E quando vi uma publicação sobre literatura sul-coreana mais depressa cliquei, porque efetivamente nunca tinha lido qualquer linha daquela latitude. Todo um parágrafo sobre a notoriedade da K-Pop, das séries e filmes recentemente aclamados e por fim, a descrição de vários autores e obras premiadas, incógnitas para mim. Li as sinopses, comentei a pesquisa com uma amiga e acabei por optar pela Vegetariana de Han Kang, também por se tratar de um best-seller agraciado com um Man Booker International Prize. Escolhi a versão de bolso pois a vida corre e eu gosto de correr com livros atrás.
A obra baseia-se na premissa de uma jovem mulher absolutamente normal, nem bonita nem feia. Yeong-hye vive sem entusiasmo ou reclamações, deixando o marido viver a sua vida sem sobressalto, como ele sempre gostara. A rutura surge após um sonho terrível, depois do qual a protagonista resolve tornar-se vegetariana e paulatinamente um ser vegetal – uma árvore, porque talvez uma árvore sofra menos que um ser humano -, e de todas as reações extremadas e mudanças que a decisão tem na sua família.
A promessa de uma vida mundana marcada por um ponto de viragem é sempre tentadora enquanto leitora. No entanto, o que me encantou desde o início foi a alternância de narradores, entre o marido, o cunhado, a irmã… revelando-se a ação sobre diferentes perspetivas.
A empatia com o protagonista e/ou narrador gera grande parte da conexão a um livro, mas eu considero cada vez mais interessante entrar na mente das diferentes personagens que compõem uma história. Muda-me as lentes, faz-me ver d’outros ângulos, veste-me a pele de cada um, oferece-me um bilhete para uma experiência a 360º. É-me sedutor ler pensamentos divergentes, sem melindre, e sentir como a escrita se altera de acordo com isso. Seria mais fácil o exercício de concordarmos ou não com Yeong-hye e assim, espelharmos a sociedade atual que cresce na polaridade (ou sim ou não, ou estamos de acordo ou contra), mas isso não acontece em A Vegetariana. Aqui, a voz de Yeong-hye surge apenas nos diálogos e nos subterfúgios das suas deliberações, e talvez, seja essa a chave-mestra da autora, mostrar como as mulheres sul-coreanas não têm espaço para a sua voz, que esta é esbatida no olhar da sociedade.
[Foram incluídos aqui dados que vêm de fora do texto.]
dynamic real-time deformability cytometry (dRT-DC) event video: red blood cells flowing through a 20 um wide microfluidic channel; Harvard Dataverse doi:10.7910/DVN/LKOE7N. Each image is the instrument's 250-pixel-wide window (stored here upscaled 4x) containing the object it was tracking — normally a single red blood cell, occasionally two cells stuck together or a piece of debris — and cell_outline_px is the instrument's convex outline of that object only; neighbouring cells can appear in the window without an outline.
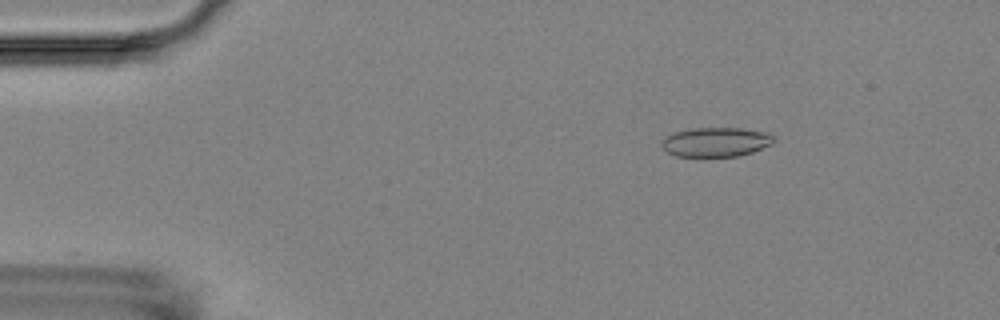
{"species": "Egyptian fruit bat (a non-hibernating species)", "species_latin": "Rousettus aegyptiacus", "temperature_condition": "room temperature", "stored_images_in_passage": 4, "camera_frame_rate_fps": 3000, "um_per_image_px": 0.085, "animal": {"sex": "female"}, "frame": {"image": 1, "passage_image": 2, "time_ms": 1.0, "image_size_px": [1000, 320], "cell_outline_px": [[772, 144], [752, 152], [740, 156], [676, 156], [668, 152], [660, 144], [672, 132], [692, 128], [740, 128], [764, 132], [772, 136]], "centroid_in_image_um": [60.82, 12.07], "position_along_channel_um": 24.2, "area_um2": 18.9}}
Ao longo deste processo de vegetarianismo (ou “vegetalismo”?), destaco a poesia visual – indissociável da cultura asiática – os matizes paternalistas, o lirismo sexual, o fio cru da narrativa com descrições qb que apresentam os trejeitos das personagens e a inflexibilidade cultural, sem quebrar o ritmo e sem abandono do livro a meio.
A metáfora da carne, proteína de culto na gastronomia do país, é bem explorada pela autora. Há definitivamente reações adversas a essa decisão (que acontecem também a ocidente) mas o desafio neste caso, não está na dieta em si, mas sim, em perceber o quão donos somos da nossa própria carne. O que estamos dispostos a largar para sentirmos a nossa essência e a aceitar dignamente o direito do outro sobre o seu próprio corpo? E é aqui que um livro dito sul coreano se torna universal, humano, plural, digno de ser folheado.
Confesso que proferir-me sobre um livro, que é uma tradução de uma tradução, tem um travo amargo na boca, pois não acedo às vísceras linguísticas originais. Porém, quando me fundo e me transporto para a narrativa e não encontro lugares-comuns na escrita, estou mais certa do que penso e escrevo. Além disso, este link de sugestões (um pop-up bem disfarçado) cumpriu o seu papel: persuadiu-me à compra e à aquisição de mais obras sul coreanas, com ou sem carne, seja lá isso o que for nos dias de hoje.